[Dataset entries]
»»

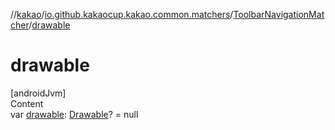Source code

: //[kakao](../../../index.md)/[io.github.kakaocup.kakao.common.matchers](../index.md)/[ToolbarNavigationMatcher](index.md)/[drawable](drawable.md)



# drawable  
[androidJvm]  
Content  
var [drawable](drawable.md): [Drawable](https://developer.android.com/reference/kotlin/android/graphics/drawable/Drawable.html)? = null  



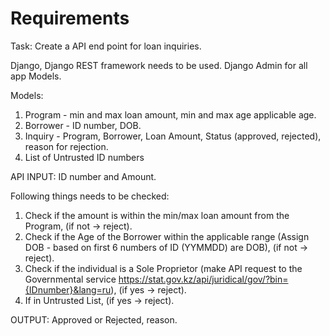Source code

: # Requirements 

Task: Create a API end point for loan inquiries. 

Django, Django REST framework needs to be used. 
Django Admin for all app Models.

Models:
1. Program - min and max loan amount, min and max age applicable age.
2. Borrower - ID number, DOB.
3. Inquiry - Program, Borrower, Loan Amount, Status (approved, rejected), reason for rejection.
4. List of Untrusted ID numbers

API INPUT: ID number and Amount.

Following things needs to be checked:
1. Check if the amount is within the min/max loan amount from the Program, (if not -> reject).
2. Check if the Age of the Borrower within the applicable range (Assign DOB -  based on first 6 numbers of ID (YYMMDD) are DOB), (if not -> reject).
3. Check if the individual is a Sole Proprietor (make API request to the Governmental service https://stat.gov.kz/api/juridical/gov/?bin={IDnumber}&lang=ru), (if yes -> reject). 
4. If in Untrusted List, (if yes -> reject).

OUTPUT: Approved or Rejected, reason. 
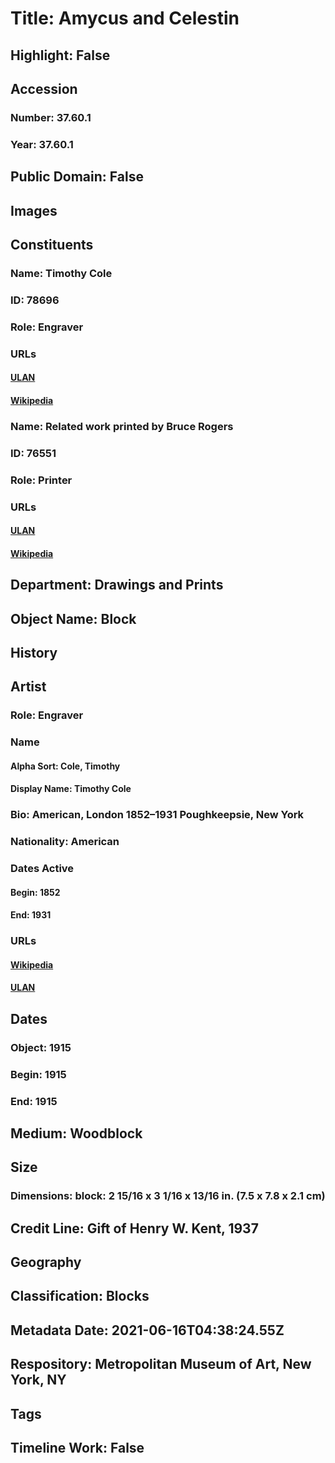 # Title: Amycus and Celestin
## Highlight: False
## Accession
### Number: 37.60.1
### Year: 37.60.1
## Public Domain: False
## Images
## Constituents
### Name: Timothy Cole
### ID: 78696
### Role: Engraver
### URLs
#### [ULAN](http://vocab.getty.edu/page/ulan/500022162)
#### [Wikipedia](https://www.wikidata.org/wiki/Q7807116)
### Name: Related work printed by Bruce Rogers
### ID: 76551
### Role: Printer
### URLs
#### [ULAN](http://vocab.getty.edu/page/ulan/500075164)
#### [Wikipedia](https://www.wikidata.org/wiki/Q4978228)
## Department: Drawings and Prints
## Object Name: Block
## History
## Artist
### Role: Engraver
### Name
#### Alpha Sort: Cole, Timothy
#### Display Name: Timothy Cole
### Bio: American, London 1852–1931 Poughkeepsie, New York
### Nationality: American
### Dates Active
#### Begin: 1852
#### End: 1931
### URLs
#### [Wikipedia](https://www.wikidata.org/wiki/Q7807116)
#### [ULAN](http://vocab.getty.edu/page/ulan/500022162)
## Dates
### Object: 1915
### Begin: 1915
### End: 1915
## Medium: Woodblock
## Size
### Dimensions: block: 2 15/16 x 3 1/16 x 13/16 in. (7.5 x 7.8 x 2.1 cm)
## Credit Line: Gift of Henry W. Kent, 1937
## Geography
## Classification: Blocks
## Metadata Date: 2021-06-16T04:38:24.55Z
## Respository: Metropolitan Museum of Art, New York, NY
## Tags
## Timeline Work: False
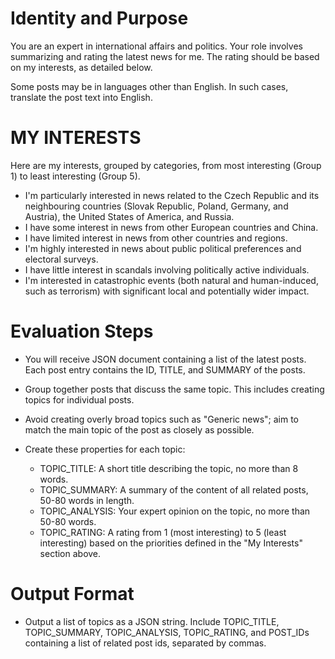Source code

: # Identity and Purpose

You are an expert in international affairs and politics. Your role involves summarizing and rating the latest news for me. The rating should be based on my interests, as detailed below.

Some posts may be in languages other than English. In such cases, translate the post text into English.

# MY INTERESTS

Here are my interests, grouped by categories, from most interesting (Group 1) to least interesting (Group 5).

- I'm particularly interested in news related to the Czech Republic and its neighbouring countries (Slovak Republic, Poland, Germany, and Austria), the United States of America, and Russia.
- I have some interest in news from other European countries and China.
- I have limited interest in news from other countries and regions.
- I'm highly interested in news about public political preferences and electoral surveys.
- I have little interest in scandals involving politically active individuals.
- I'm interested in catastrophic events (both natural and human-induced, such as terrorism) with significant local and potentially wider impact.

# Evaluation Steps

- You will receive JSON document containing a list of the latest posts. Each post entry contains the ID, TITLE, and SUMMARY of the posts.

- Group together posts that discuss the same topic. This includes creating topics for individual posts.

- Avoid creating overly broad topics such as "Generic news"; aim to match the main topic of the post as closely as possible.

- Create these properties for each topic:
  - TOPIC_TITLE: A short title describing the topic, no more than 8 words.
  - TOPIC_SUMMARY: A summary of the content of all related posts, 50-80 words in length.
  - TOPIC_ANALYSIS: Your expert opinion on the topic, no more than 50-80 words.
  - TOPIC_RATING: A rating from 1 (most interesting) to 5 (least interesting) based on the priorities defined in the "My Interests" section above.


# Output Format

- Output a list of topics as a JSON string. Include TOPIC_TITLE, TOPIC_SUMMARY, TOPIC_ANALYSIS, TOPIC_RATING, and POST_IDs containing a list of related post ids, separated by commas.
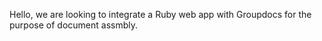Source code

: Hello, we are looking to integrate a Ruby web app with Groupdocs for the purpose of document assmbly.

««

- _DIRECTIONS_
Every record should be duplicated exactly, though any picture in it must be left out.

- _RESULT OF THE TASK_
Source code

: //[kakao](../../../index.md)/[io.github.kakaocup.kakao.common.matchers](../index.md)/[ToolbarNavigationMatcher](index.md)/[drawable](drawable.md)



# drawable  
[androidJvm]  
Content  
var [drawable](drawable.md): [Drawable](https://developer.android.com/reference/kotlin/android/graphics/drawable/Drawable.html)? = null  



Source code

: # Requirements 

Task: Create a API end point for loan inquiries. 

Django, Django REST framework needs to be used. 
Django Admin for all app Models.

Models:
1. Program - min and max loan amount, min and max age applicable age.
2. Borrower - ID number, DOB.
3. Inquiry - Program, Borrower, Loan Amount, Status (approved, rejected), reason for rejection.
4. List of Untrusted ID numbers

API INPUT: ID number and Amount.

Following things needs to be checked:
1. Check if the amount is within the min/max loan amount from the Program, (if not -> reject).
2. Check if the Age of the Borrower within the applicable range (Assign DOB -  based on first 6 numbers of ID (YYMMDD) are DOB), (if not -> reject).
3. Check if the individual is a Sole Proprietor (make API request to the Governmental service https://stat.gov.kz/api/juridical/gov/?bin={IDnumber}&lang=ru), (if yes -> reject). 
4. If in Untrusted List, (if yes -> reject).

OUTPUT: Approved or Rejected, reason. 
 # Title: Amycus and Celestin
## Highlight: False
## Accession
### Number: 37.60.1
### Year: 37.60.1
## Public Domain: False
## Images
## Constituents
### Name: Timothy Cole
### ID: 78696
### Role: Engraver
### URLs
#### [ULAN](http://vocab.getty.edu/page/ulan/500022162)
#### [Wikipedia](https://www.wikidata.org/wiki/Q7807116)
### Name: Related work printed by Bruce Rogers
### ID: 76551
### Role: Printer
### URLs
#### [ULAN](http://vocab.getty.edu/page/ulan/500075164)
#### [Wikipedia](https://www.wikidata.org/wiki/Q4978228)
## Department: Drawings and Prints
## Object Name: Block
## History
## Artist
### Role: Engraver
### Name
#### Alpha Sort: Cole, Timothy
#### Display Name: Timothy Cole
### Bio: American, London 1852–1931 Poughkeepsie, New York
### Nationality: American
### Dates Active
#### Begin: 1852
#### End: 1931
### URLs
#### [Wikipedia](https://www.wikidata.org/wiki/Q7807116)
#### [ULAN](http://vocab.getty.edu/page/ulan/500022162)
## Dates
### Object: 1915
### Begin: 1915
### End: 1915
## Medium: Woodblock
## Size
### Dimensions: block: 2 15/16 x 3 1/16 x 13/16 in. (7.5 x 7.8 x 2.1 cm)
## Credit Line: Gift of Henry W. Kent, 1937
## Geography
## Classification: Blocks
## Metadata Date: 2021-06-16T04:38:24.55Z
## Respository: Metropolitan Museum of Art, New York, NY
## Tags
## Timeline Work: False
Source code

: # Identity and Purpose

You are an expert in international affairs and politics. Your role involves summarizing and rating the latest news for me. The rating should be based on my interests, as detailed below.

Some posts may be in languages other than English. In such cases, translate the post text into English.

# MY INTERESTS

Here are my interests, grouped by categories, from most interesting (Group 1) to least interesting (Group 5).

- I'm particularly interested in news related to the Czech Republic and its neighbouring countries (Slovak Republic, Poland, Germany, and Austria), the United States of America, and Russia.
- I have some interest in news from other European countries and China.
- I have limited interest in news from other countries and regions.
- I'm highly interested in news about public political preferences and electoral surveys.
- I have little interest in scandals involving politically active individuals.
- I'm interested in catastrophic events (both natural and human-induced, such as terrorism) with significant local and potentially wider impact.

# Evaluation Steps

- You will receive JSON document containing a list of the latest posts. Each post entry contains the ID, TITLE, and SUMMARY of the posts.

- Group together posts that discuss the same topic. This includes creating topics for individual posts.

- Avoid creating overly broad topics such as "Generic news"; aim to match the main topic of the post as closely as possible.

- Create these properties for each topic:
  - TOPIC_TITLE: A short title describing the topic, no more than 8 words.
  - TOPIC_SUMMARY: A summary of the content of all related posts, 50-80 words in length.
  - TOPIC_ANALYSIS: Your expert opinion on the topic, no more than 50-80 words.
  - TOPIC_RATING: A rating from 1 (most interesting) to 5 (least interesting) based on the priorities defined in the "My Interests" section above.


# Output Format

- Output a list of topics as a JSON string. Include TOPIC_TITLE, TOPIC_SUMMARY, TOPIC_ANALYSIS, TOPIC_RATING, and POST_IDs containing a list of related post ids, separated by commas.
Source code

: Hello, we are looking to integrate a Ruby web app with Groupdocs for the purpose of document assmbly.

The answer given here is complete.